• **WHAT TO WORK ON**
Which lines hold the string "Profile"? Copy each of them from the material below.
** Opening EXERCISE DATA block **
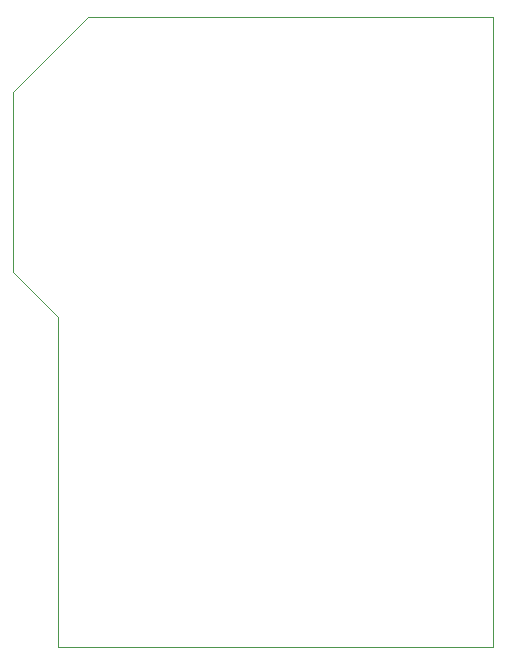
<source format=gm1>
%TF.GenerationSoftware,KiCad,Pcbnew,(6.0.6)*%
%TF.CreationDate,2022-07-04T12:30:35-04:00*%
%TF.ProjectId,HP9825_ROM_Replacement,48503938-3235-45f5-924f-4d5f5265706c,rev?*%
%TF.SameCoordinates,Original*%
%TF.FileFunction,Profile,NP*%
%FSLAX46Y46*%
G04 Gerber Fmt 4.6, Leading zero omitted, Abs format (unit mm)*
G04 Created by KiCad (PCBNEW (6.0.6)) date 2022-07-04 12:30:35*
%MOMM*%
%LPD*%
G01*
G04 APERTURE LIST*
%TA.AperFunction,Profile*%
%ADD10C,0.100000*%
%TD*%
G04 APERTURE END LIST*
D10*
X155702000Y-79756000D02*
X162052000Y-73406000D01*
X196342000Y-73406000D02*
X196342000Y-91186000D01*
X162052000Y-73406000D02*
X196342000Y-73406000D01*
X196342000Y-91186000D02*
X196342000Y-126746000D01*
X159512000Y-98806000D02*
X155702000Y-94996000D01*
X155702000Y-94996000D02*
X155702000Y-79756000D01*
X159512000Y-126746000D02*
X159512000Y-98806000D01*
X196342000Y-126746000D02*
X159512000Y-126746000D01*
M02*

</source>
** Closing EXERCISE DATA block **
• **ANSWER TO THIS TASK**
%TF.FileFunction,Profile,NP*%
%TA.AperFunction,Profile*%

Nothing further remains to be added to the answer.